The St. Valentine’s Day Massacre (Twilight Time)
Directed by Roger Corman
Roger Corman’s 1967 gangster drama The St. Valentine’s Day Massacre remains as sharp as a punch in the face. Newly released on a fine-looking Blu-ray, the film combines a faux documentary approach (complete with heavy-voiced narration) with bravura set pieces to deliver a vivid portrait of a lovely bunch of murderous sociopaths.
The film is an examination of the circumstances leading to the bloody events of Feb. 14, 1929 in Chicago, when members of a rival gang were gunned down by associates of Al Capone. As the main antagonists, Jason Robards doesn’t look anything like Capone, but he’s appropriately (and effectively) volcanic and threatening; as George “Bugs” Moran, Ralph Meeker at first seems too mild, until the moment he makes the case for killing Capone. It’s one of the film’s great set pieces, punctuated with flashbacks to Capone’s attacks on Moran’s North Side gang. Meeker contorts his face and body in a terrifying rage, making the point that a gang boss doesn’t have to be a madman like Capone to make his enemies—and friends—afraid of him.

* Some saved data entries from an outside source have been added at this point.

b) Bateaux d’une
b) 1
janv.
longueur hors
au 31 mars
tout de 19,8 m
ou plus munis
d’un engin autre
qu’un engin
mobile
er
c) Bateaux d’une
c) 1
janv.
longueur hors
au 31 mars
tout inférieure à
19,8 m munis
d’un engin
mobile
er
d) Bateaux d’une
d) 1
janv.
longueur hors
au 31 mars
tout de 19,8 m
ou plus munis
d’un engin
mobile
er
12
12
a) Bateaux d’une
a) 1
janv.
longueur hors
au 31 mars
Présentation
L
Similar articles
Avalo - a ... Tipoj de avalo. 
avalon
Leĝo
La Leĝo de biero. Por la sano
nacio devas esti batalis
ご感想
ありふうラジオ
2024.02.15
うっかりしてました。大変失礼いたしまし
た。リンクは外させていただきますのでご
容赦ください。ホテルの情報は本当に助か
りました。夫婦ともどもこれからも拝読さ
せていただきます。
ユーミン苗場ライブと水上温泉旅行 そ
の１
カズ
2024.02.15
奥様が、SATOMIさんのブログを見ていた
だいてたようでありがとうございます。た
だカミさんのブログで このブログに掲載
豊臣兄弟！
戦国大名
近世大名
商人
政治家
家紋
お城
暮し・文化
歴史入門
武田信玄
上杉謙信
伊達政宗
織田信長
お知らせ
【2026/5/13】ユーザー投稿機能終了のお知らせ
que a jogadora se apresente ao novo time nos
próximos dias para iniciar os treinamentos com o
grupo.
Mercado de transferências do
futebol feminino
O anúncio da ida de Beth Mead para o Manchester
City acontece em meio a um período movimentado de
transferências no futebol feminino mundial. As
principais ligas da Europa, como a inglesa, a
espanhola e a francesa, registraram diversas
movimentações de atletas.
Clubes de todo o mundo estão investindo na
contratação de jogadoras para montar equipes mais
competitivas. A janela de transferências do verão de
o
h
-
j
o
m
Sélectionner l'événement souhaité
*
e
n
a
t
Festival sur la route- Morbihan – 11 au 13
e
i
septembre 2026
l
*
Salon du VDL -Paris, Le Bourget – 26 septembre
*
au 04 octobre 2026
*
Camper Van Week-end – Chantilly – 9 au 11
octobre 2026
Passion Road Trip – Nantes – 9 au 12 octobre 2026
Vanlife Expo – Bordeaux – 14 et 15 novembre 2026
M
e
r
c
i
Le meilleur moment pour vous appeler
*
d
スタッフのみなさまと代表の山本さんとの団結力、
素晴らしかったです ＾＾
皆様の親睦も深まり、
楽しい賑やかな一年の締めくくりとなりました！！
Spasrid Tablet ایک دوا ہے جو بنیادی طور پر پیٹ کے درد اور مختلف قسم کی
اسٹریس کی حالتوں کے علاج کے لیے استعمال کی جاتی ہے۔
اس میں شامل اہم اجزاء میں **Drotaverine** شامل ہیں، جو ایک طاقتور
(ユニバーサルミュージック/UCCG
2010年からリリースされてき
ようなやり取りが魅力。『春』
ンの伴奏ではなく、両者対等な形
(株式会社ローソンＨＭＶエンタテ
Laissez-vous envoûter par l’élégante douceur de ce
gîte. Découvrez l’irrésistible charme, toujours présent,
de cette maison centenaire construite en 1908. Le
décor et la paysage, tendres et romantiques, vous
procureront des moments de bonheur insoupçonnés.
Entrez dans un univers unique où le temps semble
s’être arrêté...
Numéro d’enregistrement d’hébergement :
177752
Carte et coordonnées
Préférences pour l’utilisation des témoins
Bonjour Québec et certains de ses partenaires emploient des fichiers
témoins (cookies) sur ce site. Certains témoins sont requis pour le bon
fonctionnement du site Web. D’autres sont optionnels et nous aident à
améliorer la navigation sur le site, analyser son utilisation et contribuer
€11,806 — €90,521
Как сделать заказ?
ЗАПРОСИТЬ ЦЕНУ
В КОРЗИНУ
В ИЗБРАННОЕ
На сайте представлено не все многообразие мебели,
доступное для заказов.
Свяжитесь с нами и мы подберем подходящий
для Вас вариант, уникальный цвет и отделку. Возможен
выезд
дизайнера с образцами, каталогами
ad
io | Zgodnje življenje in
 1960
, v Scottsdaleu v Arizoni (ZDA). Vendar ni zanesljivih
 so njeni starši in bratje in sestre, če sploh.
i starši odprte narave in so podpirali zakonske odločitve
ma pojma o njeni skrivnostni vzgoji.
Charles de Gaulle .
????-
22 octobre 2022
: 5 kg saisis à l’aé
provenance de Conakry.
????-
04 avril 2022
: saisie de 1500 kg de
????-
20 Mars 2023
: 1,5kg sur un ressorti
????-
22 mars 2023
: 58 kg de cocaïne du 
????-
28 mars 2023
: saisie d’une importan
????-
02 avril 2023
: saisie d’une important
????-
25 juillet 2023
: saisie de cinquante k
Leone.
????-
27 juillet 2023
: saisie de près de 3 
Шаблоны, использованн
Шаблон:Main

Massacre was Corman’s first opportunity to make a film for a major studio (Fox) after a decade of indie success. He didn’t care for the excesses of working for a “major” and went back to being his own boss, but this film shows that he made the most of studio resources.
Corman cheerfully and liberally borrows from the classics, and Massacre seems less of an homage to or update of the original Depression-era gangster cycle than an extension of it. The psychology of the gangsters is much the same: They’re vicious killers who’d steal the wedding ring off their own dead mother’s hand. Ingeniously, Corman and screenwriter Howard Browne (who’d penned a TV version of the events years earlier) even split James Cagney’s Public Enemy character in two: as the brothers Gusenberg, George Segal embodies grinning violence while a brooding David Canary is wracked by doubts. Segal is terrific as he breezes through the picture shooting and smacking people around with a disarming cockiness.
Even with its “voice of doom” narration and docudrama format, The St. Valentine’s Day Massacre has amazing energy. It also has the indelible casting of the early gangster films; the actors all look like walked off the page of a Dick Tracy comic strip. What makes this different from those older crime films is that Corman gets to have longer, more violent gun battles—including an epic attempt to kill Capone in which a restaurant is shot to pieces—and use ethnic slurs in a way that even the freewheeling cinema of the early 1930s shied away from.
Budget-conscious Corman re-used sets from other films recently shot on the 20th Century-Fox lot. I immediately recognized one but couldn’t place it; as revealed by Corman himself in the too-short extra Roger Corman Remembers, it’s the bar and whorehouse from Robert Wise’s The Sand Pebbles. He also redressed a key set from another Wise movie as Al Capone’s house; when I watched Massacre the second time I cracked up at identifying the staircase where the Von Trapp family sang their goodnights in The Sound of Music.
Finally, mention must be made of Alfred Newman’s music, which skillfully repurposes period tunes (for which the studio probably held rights) to maximum effect; the discordant theme music fittingly turns the “Charleston” into a dance of death.
Twilight Time’s handsome Blu-ray has few extras, but the quality of the film itself is reason enough to pick it up.